及时雨
每到腊月,我总会想起20世纪70年代生产队在过年前分鱼的热闹往事。
那时候没有冰箱,鱼得在塘里养到腊月廿八才敢捞。放水那天,塘埂上的人里三层外三层,比赶圩还热闹。男人们蹲成圈,孩子们像泥鳅一般在人缝里钻来钻去,眼睛瞪得圆溜溜的,恨不能把塘底看穿。水位不断下降,突然“咕嘟”一阵闷响,塘中央出现一个黑黢黢的漩涡——好家伙!乌泱乌泱的鱼头攒动,银鳞一闪,人群顿时炸开了锅。队长把烟袋锅往鞋底一磕,嗓子粗得能磨出火星子:“下塘!”几个套着橡胶裤的壮汉,扛着竹筐跳进塘里,淤泥溅了满脸,谁也顾不上擦。鱼在筐里活蹦乱跳,溅起的水珠裹着笑……

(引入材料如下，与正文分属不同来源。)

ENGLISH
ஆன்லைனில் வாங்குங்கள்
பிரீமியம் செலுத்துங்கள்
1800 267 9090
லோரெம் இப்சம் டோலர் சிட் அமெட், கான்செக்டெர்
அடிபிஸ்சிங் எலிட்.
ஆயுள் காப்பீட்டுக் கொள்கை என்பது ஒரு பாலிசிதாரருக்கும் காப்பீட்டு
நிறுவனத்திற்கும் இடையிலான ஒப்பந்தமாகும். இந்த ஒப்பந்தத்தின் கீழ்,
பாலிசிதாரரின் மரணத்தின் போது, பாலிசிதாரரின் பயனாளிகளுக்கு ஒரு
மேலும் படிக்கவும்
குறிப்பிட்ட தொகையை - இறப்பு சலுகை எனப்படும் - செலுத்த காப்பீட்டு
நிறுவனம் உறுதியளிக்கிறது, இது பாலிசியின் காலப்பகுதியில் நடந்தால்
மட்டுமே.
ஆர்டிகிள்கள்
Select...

分鱼才是这场戏的高潮。各家的家什五花八门:竹鱼篓、细网兜、蛇皮袋,甚至有人扛着装泔水的木桶。会计蹲在磅秤旁拨算盘,珠子响得急。队长挑出几个公认的老实人,凑成分鱼小组:写阄的、分类的、搭配的,各司其职。鲤鱼、鳙鱼、草鱼、鲫鱼、青鱼都得匀着按户分,闽南人过日子最讲究“机会均等”。抓阄时,报数声像读签文,领鱼的人捧着那堆活物,笑容灿烂。最稀罕的是几条鲈鱼和黑鱼,谁抓阄分到了,嘴角能咧到耳根,走路都带风。队长心眼实诚,他儿子想偷偷换个阄,被他一烟袋锅敲在脑门上:“咱骨头不能软,心眼不能歪!”
回家的头等大事是炸鱼。女人把鱼洗干净后切成段,用粗盐腌透了晒到半干。滚油下锅的那一刻,“嗞啦”一声,油香混着鱼鲜,闻着就让人流口水。
腊月廿九,家家户户的吊篮里都挂满了金黄锃亮的炸鱼片,油香裹着烟火气,飘满了整个村子——这才是浓浓的年味啊!炳坤不仅是村里的捕鱼能手,鼻子还贼灵,他站在吊篮下一嗅,便知各家的鱼炸得如何,谁家的鱼炸过火了,谁家的鱼还差点火候,他一闻便知。
那年月老鼠多,女人夜里一听见“窸窸窣窣”的声音,不管多冷,披件衣衫就起身,煤油灯把影子投在房梁上,虽是虚张声势,但也能吓跑老鼠。养猫的人家就更煎熬了,平时夜里听到猫叫,心里踏实得很,此时却对猫产生了前所未有的不信任感——既要猫儿当捕快,又怕猫儿偷鱼吃,那纠结,倒像是自家养了个“双面间谍”。
大年初三一过,炸鱼的香味就淡了,可人们的闲话还是绕着鱼打转:谁家的鱼片炸得酥,谁家运气好分到了甲鱼……或许,那鱼香已从鼻孔钻进了心里,成了岁月里最暖的年味,最浓的乡情!